Enhancing Cooperation through Selective Interaction and Long-term Experiences in Multi-Agent Reinforcement Learning
This work addresses the challenge of promoting cooperation in multi-agent systems, which is incremental as it builds on prior research on network structures and spatial interactions.
The study tackled the problem of how agents develop neighbor selection behaviors and strategic assortment in multi-agent systems by introducing a computational framework using multi-agent reinforcement learning in the spatial Prisoner's Dilemma game, resulting in agents learning to identify and prefer cooperative neighbors, which increased network reciprocity and enhanced group cooperation.
The significance of network structures in promoting group cooperation within social dilemmas has been widely recognized. Prior studies attribute this facilitation to the assortment of strategies driven by spatial interactions. Although reinforcement learning has been employed to investigate the impact of dynamic interaction on the evolution of cooperation, there remains a lack of understanding about how agents develop neighbour selection behaviours and the formation of strategic assortment within an explicit interaction structure.

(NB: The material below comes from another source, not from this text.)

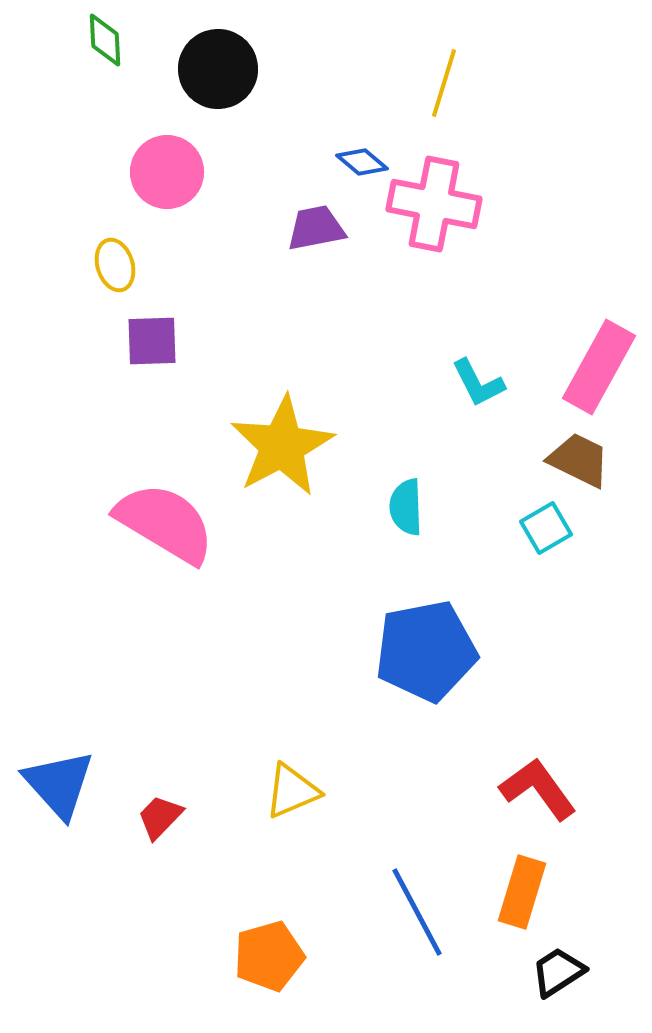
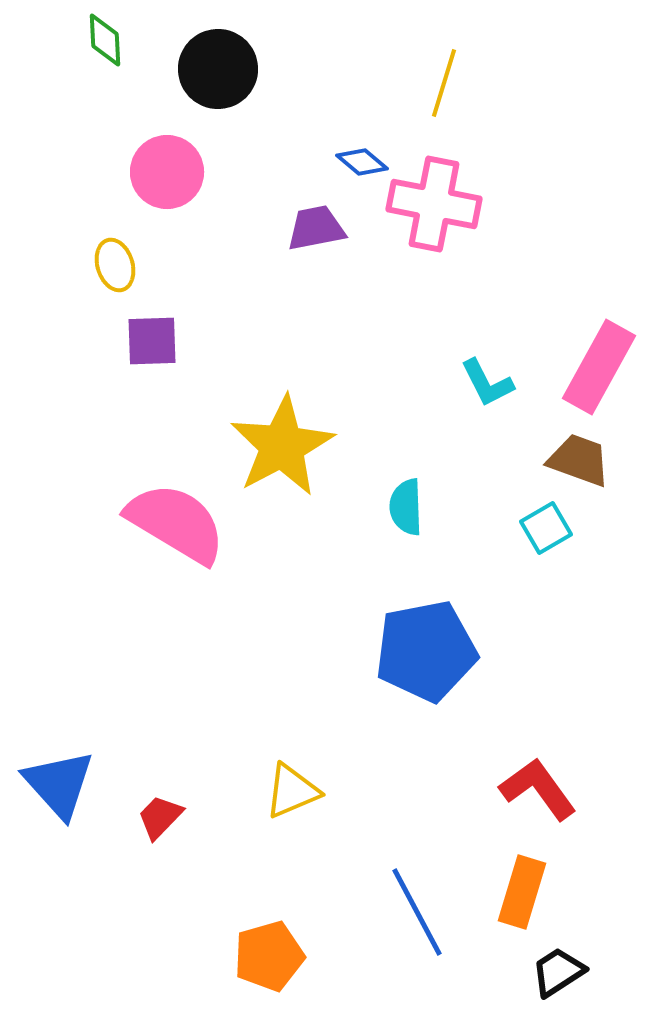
cyan L-shape: moved 9 px right
brown trapezoid: rotated 6 degrees counterclockwise
pink semicircle: moved 11 px right
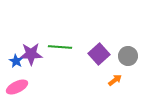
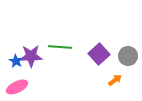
purple star: moved 2 px down
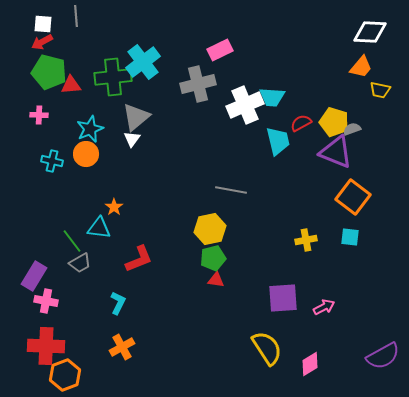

To address this, our study introduces a computational framework based on multi-agent reinforcement learning in the spatial Prisoner's Dilemma game. This framework allows agents to select dilemma strategies and interacting neighbours based on their long-term experiences, differing from existing research that relies on preset social norms or external incentives. By modelling each agent using two distinct Q-networks, we disentangle the coevolutionary dynamics between cooperation and interaction. The results indicate that long-term experience enables agents to develop the ability to identify non-cooperative neighbours and exhibit a preference for interaction with cooperative ones. This emergent self-organizing behaviour leads to the clustering of agents with similar strategies, thereby increasing network reciprocity and enhancing group cooperation.